Gli arresti per presunto caporalato e intermediazione illecita di manodopera, insieme al controllo giudiziario disposto nei confronti di due società, riguardano un’opera strategica per il Paese, finanziata con risorse pubbliche, e impongono il massimo livello di trasparenza.
«Quanto emerso è estremamente grave e merita il massimo approfondimento, nel pieno rispetto del lavoro della magistratura e della presunzione di innocenza», dichiara Martina Caputo, capogruppo del Partito Democratico in Consiglio Comunale.
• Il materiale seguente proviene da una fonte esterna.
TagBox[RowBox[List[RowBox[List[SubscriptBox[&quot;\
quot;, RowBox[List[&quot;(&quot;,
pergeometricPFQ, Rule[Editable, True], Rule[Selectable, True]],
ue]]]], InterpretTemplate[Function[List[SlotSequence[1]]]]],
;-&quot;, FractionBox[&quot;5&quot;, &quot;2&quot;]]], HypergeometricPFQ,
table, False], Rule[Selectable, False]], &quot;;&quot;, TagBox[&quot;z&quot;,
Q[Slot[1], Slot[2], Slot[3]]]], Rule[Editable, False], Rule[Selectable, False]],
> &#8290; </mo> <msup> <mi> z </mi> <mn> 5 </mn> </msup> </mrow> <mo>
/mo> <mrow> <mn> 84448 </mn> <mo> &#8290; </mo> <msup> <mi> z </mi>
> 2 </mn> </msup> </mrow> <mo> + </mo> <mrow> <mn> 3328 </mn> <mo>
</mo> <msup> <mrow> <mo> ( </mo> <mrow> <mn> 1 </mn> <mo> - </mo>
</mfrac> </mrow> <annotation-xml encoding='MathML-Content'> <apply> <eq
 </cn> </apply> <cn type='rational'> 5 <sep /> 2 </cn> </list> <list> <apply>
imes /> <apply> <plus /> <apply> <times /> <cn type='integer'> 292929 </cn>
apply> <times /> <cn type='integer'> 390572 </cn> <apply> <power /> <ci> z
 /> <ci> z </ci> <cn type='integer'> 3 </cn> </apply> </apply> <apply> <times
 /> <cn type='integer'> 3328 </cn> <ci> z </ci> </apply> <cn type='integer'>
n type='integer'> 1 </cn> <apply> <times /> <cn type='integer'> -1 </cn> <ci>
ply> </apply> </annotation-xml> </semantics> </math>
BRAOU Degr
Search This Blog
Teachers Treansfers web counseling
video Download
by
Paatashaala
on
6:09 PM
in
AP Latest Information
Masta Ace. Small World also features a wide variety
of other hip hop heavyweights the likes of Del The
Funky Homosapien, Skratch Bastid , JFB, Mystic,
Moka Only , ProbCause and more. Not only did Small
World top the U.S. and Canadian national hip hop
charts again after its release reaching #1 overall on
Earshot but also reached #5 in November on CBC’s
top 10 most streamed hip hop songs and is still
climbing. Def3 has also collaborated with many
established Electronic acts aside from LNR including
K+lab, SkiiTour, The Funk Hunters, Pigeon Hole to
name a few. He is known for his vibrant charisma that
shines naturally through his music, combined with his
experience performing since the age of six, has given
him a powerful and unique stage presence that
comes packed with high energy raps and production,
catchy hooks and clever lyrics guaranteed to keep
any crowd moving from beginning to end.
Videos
«La politica non deve sostituirsi ai giudici, ma ha il dovere di esercitare fino in fondo il proprio ruolo di controllo e di indirizzo. Per questo chiederò la convocazione urgente della Commissione consiliare competente. Il Commissario per la diga, ovvero il governatore Bucci e i soggetti coinvolti devono riferire sullo stato dell’opera, sulle verifiche effettuate lungo la filiera degli appalti e dei subappalti e sulle misure adottate per garantire legalità, sicurezza e tutela dei lavoratori. Di fronte a un’opera strategica finanziata con risorse pubbliche, trasparenza e responsabilità istituzionale sono un dovere verso i cittadini».